报告题目：Optimal estimation of location and scale parameters under moving extreme ranked set sampling

报告人：陈望学 吉首大学教授、数学与统计学院副院长

时间：2025年4月11日14：00-17：00

会议地点：图书馆一楼报告厅

个人简介：陈望学，吉首大学教授，数学与统计学院副院长，系“芙蓉计划”-湖湘青年英才。主要研究方向是数据采样理论与方法和计算机实验的设计与分析，以第一完成人获湖南省自然科学奖三等奖1项，主持国家自然科学项目2项，在国内外重要期刊发表科研论文48篇(其中SCI收录28篇)。

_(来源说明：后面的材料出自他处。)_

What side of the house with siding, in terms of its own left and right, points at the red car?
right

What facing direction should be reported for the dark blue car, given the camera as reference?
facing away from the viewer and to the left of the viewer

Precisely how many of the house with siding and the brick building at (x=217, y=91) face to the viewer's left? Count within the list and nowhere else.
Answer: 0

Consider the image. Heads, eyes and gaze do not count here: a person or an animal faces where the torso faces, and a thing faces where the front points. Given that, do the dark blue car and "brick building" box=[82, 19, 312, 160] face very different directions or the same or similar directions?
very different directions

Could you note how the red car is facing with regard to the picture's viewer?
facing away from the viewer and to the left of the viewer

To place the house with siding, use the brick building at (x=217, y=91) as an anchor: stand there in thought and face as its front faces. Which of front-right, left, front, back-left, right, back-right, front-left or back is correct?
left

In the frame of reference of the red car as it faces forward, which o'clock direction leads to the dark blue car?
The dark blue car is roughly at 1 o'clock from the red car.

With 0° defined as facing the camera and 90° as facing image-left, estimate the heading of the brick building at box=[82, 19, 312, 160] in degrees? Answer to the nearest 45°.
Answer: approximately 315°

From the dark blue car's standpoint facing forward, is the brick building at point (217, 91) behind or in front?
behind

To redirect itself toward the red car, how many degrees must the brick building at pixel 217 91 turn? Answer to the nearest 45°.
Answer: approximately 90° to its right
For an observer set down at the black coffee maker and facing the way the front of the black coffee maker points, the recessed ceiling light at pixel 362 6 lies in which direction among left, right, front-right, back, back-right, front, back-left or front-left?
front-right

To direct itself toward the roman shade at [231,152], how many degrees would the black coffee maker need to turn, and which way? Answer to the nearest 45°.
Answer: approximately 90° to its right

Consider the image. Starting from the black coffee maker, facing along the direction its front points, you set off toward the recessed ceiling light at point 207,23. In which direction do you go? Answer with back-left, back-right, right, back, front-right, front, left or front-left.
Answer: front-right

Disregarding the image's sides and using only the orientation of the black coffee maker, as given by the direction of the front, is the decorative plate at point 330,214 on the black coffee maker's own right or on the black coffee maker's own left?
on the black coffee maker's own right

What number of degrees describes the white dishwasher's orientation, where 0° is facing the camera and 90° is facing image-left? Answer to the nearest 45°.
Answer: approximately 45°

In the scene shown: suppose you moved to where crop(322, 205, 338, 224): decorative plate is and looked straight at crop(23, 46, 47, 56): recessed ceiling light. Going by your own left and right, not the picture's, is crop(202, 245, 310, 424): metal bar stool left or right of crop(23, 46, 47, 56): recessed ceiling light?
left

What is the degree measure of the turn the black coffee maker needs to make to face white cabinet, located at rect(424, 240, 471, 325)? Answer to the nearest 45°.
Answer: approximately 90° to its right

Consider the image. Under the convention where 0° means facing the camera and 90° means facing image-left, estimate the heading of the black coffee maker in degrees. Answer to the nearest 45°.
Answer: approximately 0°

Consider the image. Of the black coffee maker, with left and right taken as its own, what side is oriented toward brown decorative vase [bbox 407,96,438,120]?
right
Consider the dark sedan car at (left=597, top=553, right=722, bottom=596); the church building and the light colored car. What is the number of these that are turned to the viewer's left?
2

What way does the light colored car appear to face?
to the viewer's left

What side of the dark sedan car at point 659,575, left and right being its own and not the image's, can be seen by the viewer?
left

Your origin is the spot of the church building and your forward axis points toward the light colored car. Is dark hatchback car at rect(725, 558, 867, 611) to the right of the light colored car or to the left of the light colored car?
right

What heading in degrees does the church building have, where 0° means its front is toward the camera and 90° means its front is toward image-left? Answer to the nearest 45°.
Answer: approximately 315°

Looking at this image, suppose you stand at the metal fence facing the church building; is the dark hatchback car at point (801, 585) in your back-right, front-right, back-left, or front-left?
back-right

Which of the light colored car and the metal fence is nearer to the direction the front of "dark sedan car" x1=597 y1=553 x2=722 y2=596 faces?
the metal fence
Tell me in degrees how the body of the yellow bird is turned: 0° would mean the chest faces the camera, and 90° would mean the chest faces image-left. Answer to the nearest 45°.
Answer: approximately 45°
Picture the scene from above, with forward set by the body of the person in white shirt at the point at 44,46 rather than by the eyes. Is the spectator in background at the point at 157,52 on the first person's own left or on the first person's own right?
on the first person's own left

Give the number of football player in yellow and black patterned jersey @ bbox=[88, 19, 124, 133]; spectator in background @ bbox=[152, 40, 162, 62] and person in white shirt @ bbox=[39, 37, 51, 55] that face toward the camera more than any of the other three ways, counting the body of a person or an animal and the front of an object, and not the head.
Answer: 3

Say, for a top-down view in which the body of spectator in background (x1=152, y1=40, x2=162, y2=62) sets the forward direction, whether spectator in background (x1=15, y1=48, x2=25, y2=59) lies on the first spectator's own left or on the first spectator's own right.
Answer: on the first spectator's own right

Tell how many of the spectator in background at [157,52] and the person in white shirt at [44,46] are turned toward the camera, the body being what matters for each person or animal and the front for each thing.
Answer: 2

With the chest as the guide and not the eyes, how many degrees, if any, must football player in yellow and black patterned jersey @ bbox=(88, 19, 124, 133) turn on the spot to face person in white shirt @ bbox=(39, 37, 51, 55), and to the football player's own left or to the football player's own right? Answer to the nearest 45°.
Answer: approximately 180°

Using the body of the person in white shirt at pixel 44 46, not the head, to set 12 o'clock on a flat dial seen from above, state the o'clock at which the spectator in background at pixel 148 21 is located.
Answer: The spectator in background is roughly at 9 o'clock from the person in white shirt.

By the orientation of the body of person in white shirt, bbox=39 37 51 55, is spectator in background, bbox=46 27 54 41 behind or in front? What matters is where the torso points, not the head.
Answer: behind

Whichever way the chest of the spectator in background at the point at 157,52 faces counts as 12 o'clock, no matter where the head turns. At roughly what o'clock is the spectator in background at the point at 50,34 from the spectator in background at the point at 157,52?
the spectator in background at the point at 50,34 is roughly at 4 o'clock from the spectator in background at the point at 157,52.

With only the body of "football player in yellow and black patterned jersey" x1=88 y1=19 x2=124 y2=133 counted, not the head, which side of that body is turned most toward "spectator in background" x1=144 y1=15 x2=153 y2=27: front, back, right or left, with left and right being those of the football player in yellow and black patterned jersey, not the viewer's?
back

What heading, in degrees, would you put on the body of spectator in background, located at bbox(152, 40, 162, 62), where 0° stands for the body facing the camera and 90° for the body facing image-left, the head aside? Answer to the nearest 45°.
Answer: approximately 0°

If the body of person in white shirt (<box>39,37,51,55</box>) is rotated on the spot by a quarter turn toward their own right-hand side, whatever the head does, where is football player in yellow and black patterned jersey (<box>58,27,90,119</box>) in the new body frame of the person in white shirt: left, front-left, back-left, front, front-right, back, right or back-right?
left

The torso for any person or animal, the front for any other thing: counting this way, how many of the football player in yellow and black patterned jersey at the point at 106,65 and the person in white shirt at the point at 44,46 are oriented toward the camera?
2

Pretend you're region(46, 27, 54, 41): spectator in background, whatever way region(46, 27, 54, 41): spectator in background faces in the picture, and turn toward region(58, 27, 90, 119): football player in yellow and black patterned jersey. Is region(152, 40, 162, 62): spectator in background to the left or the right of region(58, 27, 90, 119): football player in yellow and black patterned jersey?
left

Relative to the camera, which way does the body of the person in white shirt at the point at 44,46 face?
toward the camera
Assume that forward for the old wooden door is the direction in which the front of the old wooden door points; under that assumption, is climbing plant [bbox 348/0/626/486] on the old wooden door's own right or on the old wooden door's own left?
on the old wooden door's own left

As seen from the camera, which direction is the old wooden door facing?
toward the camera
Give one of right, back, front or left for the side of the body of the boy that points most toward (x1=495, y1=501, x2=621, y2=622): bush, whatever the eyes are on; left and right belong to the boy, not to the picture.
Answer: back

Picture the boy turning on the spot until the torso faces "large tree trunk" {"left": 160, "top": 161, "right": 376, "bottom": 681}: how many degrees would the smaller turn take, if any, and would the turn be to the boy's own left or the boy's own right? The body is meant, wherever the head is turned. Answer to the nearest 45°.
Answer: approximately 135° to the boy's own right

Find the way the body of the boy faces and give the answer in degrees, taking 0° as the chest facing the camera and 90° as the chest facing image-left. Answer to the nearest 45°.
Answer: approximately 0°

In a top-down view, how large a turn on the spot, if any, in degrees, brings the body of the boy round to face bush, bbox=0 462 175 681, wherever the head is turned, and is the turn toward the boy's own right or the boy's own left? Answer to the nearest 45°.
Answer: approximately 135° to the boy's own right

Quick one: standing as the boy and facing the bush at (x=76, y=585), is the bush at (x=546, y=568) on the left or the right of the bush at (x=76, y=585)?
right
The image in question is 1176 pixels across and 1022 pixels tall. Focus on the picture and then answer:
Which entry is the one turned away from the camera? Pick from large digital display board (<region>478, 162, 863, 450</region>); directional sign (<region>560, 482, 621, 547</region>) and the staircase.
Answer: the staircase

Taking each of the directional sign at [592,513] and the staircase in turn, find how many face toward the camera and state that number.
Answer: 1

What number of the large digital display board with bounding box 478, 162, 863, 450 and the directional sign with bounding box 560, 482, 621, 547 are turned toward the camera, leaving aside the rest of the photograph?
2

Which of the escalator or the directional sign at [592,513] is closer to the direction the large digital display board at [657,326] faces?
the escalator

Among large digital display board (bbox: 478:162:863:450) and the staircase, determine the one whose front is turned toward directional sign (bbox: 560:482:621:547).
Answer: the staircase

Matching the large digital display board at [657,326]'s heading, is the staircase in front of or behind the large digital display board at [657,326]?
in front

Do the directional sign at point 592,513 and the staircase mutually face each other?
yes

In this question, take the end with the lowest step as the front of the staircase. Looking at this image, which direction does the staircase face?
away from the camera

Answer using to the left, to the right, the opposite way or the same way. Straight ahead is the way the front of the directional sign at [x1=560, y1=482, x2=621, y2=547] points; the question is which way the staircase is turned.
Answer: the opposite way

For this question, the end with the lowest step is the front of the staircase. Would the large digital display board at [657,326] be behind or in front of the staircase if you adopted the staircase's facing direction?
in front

摘要：In this talk, the best linear unbiased estimators (BLUEs) of location and scale parameters from 1ocation-scale family will be respectively proposed in cases when one parameter is known and when both are unknown under moving extremes ranked set sampling (MERSS). Explicit mathematical expressions of these estimators and their variances are derived. Their efficiencies with respect to the minimum variance unbiased estimators (MVUES) under simple random sampling (SRS) are compared for the cases of some usual distributions. The numerical results show that the BLUEs under MERSS are significantly more efficient than the MVUEs under SRS. Furthermore, the best linear invariant estimators (BLIEs) of location and scale parameters from location-scale family will be respectively proposed in cases when one parameter is known and when both are unknown under MERSS. It is theoretically proved that the BLIE and the BLUE of location parameter are identical for scale parameter known and they have the same efficiency, the BLIE of scale parameter is more efficient than the BLUE of scale parameter for the location parameter known and the BLIEs of location and scale parameters are more efficient than corresponding the BLUEs of location and scale parameters for both unknown. The efficiencies of BLIEs with respect to the minimum variance invariant estimators (MVIEs) under SRS are compared for the cases of some usual distributions. The numerical results show that the BLIEs are significantly more efficient than the MVIEs under SRS.